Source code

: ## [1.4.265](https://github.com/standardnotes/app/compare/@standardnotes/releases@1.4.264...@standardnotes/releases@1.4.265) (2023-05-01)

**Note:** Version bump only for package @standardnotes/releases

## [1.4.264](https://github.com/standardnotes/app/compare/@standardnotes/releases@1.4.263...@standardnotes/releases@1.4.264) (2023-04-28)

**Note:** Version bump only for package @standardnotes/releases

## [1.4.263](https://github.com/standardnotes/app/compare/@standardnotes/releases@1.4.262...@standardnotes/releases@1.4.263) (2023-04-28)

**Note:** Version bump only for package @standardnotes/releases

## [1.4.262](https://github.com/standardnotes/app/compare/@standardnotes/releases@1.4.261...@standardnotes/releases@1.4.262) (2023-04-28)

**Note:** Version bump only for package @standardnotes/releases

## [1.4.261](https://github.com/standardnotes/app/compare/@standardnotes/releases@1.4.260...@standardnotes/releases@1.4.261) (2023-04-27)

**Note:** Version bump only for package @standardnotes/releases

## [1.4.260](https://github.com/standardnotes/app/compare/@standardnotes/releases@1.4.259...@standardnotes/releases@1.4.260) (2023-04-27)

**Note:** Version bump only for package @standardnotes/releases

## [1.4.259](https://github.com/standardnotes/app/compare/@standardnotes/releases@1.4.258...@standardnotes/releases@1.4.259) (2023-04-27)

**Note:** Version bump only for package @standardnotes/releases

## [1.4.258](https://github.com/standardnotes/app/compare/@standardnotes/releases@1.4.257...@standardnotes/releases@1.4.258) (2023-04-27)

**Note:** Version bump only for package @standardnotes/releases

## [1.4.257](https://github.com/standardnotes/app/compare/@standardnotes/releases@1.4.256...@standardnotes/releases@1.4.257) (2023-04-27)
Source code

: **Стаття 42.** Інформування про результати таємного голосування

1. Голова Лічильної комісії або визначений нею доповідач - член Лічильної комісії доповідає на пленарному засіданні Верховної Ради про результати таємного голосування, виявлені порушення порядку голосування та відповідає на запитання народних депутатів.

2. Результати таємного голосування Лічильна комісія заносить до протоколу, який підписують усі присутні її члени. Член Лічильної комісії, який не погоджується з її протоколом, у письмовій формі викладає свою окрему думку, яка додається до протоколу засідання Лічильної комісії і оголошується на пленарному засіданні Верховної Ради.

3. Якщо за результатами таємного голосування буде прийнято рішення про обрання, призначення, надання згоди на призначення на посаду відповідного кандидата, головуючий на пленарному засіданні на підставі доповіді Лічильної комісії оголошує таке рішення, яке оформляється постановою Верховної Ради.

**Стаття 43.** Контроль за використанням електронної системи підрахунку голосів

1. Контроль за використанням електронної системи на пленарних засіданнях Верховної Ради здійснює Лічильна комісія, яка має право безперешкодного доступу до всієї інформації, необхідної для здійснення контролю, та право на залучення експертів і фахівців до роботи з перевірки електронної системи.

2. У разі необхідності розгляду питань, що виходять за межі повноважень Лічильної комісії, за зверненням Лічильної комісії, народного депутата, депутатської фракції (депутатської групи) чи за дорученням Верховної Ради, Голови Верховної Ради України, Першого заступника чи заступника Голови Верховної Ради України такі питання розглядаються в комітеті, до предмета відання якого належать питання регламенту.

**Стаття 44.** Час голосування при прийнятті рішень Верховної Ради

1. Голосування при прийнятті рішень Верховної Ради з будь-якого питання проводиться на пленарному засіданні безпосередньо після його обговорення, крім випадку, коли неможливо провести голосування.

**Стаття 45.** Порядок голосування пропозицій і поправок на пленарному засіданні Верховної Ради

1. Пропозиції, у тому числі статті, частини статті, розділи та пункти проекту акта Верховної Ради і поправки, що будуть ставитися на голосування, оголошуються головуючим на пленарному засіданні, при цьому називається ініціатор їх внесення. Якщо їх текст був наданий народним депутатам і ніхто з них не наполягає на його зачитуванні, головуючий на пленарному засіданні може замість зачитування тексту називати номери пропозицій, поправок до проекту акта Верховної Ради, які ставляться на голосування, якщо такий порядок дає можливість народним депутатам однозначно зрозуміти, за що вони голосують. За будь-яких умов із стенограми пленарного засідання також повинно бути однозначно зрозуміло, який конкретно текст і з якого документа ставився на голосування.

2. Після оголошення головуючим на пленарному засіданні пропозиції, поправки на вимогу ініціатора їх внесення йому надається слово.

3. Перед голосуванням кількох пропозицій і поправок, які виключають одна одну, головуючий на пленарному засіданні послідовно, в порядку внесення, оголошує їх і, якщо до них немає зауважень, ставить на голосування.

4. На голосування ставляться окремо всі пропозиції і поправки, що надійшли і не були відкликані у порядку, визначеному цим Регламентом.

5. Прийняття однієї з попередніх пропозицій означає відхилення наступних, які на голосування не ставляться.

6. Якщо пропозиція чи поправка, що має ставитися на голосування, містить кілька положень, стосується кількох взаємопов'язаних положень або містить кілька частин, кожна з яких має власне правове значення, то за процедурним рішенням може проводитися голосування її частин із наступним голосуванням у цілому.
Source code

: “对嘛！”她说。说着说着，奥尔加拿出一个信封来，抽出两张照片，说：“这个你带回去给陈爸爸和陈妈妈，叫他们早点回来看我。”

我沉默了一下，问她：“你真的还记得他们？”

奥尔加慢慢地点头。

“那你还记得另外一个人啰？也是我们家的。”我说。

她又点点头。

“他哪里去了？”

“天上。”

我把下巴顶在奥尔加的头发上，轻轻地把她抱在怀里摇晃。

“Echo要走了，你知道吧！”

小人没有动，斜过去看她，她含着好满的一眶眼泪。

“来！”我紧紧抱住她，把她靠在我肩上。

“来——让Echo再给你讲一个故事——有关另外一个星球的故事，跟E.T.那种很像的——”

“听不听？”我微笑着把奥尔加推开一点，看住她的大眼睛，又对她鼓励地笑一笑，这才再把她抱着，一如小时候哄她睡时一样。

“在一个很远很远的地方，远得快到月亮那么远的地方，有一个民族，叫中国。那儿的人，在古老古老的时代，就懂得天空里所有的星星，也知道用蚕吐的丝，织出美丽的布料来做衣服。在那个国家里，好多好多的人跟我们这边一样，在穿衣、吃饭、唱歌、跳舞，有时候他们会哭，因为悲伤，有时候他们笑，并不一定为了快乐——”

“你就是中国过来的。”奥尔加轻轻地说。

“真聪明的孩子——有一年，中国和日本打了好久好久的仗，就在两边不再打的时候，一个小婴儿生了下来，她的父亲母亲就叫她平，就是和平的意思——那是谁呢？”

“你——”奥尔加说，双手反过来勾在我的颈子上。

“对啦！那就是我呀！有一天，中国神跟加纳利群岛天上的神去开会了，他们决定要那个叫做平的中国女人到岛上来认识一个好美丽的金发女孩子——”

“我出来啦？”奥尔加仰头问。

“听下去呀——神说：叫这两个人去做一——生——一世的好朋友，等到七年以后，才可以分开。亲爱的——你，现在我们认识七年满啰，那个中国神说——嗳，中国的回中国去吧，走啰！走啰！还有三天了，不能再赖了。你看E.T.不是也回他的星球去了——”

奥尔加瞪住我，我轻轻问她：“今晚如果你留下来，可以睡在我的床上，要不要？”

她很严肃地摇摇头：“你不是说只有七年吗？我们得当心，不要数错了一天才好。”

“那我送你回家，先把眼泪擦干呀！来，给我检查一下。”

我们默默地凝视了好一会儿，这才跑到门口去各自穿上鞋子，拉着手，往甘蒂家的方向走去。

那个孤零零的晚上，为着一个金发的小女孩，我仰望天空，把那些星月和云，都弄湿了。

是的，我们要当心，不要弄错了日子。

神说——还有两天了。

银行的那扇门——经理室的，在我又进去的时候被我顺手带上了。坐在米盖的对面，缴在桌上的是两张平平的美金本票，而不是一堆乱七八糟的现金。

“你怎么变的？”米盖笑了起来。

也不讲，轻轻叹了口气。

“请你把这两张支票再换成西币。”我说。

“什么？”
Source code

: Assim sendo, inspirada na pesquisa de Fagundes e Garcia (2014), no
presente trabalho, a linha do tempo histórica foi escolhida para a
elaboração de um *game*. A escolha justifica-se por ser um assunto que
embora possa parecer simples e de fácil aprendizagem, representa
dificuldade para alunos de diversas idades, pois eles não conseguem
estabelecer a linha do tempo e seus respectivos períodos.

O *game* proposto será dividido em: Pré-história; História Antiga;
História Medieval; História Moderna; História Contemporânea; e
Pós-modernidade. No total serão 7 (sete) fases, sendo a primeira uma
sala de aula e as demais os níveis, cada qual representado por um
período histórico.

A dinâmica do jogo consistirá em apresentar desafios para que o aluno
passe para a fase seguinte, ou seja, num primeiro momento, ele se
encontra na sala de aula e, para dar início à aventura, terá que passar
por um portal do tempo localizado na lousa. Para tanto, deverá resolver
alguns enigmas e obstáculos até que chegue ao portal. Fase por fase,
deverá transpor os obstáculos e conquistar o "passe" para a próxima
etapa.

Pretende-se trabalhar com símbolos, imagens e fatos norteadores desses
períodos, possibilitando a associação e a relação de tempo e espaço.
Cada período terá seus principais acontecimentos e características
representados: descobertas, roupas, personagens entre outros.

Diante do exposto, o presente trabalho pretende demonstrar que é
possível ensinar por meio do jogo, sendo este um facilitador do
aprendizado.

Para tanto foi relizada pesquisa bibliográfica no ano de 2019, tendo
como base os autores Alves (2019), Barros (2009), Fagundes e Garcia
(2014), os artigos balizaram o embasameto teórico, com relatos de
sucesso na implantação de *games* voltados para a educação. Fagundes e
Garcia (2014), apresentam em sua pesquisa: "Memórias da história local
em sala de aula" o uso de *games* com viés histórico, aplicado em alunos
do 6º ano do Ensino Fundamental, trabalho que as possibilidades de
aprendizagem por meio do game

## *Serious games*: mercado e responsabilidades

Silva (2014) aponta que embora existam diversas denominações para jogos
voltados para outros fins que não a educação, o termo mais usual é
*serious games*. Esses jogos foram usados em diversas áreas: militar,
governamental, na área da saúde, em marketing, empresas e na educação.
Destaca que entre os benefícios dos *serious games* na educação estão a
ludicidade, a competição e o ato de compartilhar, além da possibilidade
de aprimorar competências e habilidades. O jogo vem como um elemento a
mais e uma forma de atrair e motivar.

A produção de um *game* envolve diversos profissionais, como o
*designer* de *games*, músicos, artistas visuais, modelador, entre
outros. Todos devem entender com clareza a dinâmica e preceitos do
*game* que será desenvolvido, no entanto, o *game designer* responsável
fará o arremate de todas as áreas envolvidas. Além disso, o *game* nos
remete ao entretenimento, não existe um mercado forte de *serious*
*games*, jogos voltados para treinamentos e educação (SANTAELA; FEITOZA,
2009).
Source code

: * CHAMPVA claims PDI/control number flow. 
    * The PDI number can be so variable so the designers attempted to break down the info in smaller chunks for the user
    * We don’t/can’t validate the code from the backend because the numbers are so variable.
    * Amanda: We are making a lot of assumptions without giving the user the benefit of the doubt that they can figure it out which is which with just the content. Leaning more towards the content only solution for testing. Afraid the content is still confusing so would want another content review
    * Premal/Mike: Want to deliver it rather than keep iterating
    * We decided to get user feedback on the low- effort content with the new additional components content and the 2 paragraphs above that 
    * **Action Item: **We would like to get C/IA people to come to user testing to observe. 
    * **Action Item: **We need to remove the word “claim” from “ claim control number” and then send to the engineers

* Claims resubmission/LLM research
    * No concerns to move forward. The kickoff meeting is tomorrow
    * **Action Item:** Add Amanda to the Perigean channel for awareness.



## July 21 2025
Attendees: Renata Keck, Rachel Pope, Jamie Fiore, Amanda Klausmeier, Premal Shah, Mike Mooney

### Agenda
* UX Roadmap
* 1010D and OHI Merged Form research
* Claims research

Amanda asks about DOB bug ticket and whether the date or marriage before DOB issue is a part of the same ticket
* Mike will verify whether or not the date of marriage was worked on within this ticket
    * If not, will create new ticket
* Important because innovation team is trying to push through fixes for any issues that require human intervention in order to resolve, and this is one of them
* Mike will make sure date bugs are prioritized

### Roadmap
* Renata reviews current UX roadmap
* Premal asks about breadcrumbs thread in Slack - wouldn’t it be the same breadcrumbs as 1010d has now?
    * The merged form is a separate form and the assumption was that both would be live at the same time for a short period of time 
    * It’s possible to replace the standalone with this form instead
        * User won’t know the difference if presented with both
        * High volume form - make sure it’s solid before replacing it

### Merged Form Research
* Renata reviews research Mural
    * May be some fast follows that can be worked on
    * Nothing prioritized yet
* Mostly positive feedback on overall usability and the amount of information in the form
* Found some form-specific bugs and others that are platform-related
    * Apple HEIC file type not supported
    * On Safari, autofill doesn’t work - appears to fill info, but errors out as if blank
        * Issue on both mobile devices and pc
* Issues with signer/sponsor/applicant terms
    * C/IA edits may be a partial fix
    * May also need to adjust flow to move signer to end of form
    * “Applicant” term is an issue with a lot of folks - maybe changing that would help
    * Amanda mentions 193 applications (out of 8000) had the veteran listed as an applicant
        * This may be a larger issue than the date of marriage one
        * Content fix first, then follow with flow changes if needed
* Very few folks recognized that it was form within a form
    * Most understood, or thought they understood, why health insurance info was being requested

----

Copy out verbatim the part of the records that opens with the line containing "小人没有动，斜过去看她，她含着好满的一眶眼泪。" and closes with the line containing "período histórico.", including both of those lines.

小人没有动，斜过去看她，她含着好满的一眶眼泪。

“来！”我紧紧抱住她，把她靠在我肩上。

“来——让Echo再给你讲一个故事——有关另外一个星球的故事，跟E.T.那种很像的——”

“听不听？”我微笑着把奥尔加推开一点，看住她的大眼睛，又对她鼓励地笑一笑，这才再把她抱着，一如小时候哄她睡时一样。

“在一个很远很远的地方，远得快到月亮那么远的地方，有一个民族，叫中国。那儿的人，在古老古老的时代，就懂得天空里所有的星星，也知道用蚕吐的丝，织出美丽的布料来做衣服。在那个国家里，好多好多的人跟我们这边一样，在穿衣、吃饭、唱歌、跳舞，有时候他们会哭，因为悲伤，有时候他们笑，并不一定为了快乐——”

“你就是中国过来的。”奥尔加轻轻地说。

“真聪明的孩子——有一年，中国和日本打了好久好久的仗，就在两边不再打的时候，一个小婴儿生了下来，她的父亲母亲就叫她平，就是和平的意思——那是谁呢？”

“你——”奥尔加说，双手反过来勾在我的颈子上。

“对啦！那就是我呀！有一天，中国神跟加纳利群岛天上的神去开会了，他们决定要那个叫做平的中国女人到岛上来认识一个好美丽的金发女孩子——”

“我出来啦？”奥尔加仰头问。

“听下去呀——神说：叫这两个人去做一——生——一世的好朋友，等到七年以后，才可以分开。亲爱的——你，现在我们认识七年满啰，那个中国神说——嗳，中国的回中国去吧，走啰！走啰！还有三天了，不能再赖了。你看E.T.不是也回他的星球去了——”

奥尔加瞪住我，我轻轻问她：“今晚如果你留下来，可以睡在我的床上，要不要？”

她很严肃地摇摇头：“你不是说只有七年吗？我们得当心，不要数错了一天才好。”

“那我送你回家，先把眼泪擦干呀！来，给我检查一下。”

我们默默地凝视了好一会儿，这才跑到门口去各自穿上鞋子，拉着手，往甘蒂家的方向走去。

那个孤零零的晚上，为着一个金发的小女孩，我仰望天空，把那些星月和云，都弄湿了。

是的，我们要当心，不要弄错了日子。

神说——还有两天了。

银行的那扇门——经理室的，在我又进去的时候被我顺手带上了。坐在米盖的对面，缴在桌上的是两张平平的美金本票，而不是一堆乱七八糟的现金。

“你怎么变的？”米盖笑了起来。

也不讲，轻轻叹了口气。

“请你把这两张支票再换成西币。”我说。

“什么？”
Source code

: Assim sendo, inspirada na pesquisa de Fagundes e Garcia (2014), no
presente trabalho, a linha do tempo histórica foi escolhida para a
elaboração de um *game*. A escolha justifica-se por ser um assunto que
embora possa parecer simples e de fácil aprendizagem, representa
dificuldade para alunos de diversas idades, pois eles não conseguem
estabelecer a linha do tempo e seus respectivos períodos.

O *game* proposto será dividido em: Pré-história; História Antiga;
História Medieval; História Moderna; História Contemporânea; e
Pós-modernidade. No total serão 7 (sete) fases, sendo a primeira uma
sala de aula e as demais os níveis, cada qual representado por um
período histórico.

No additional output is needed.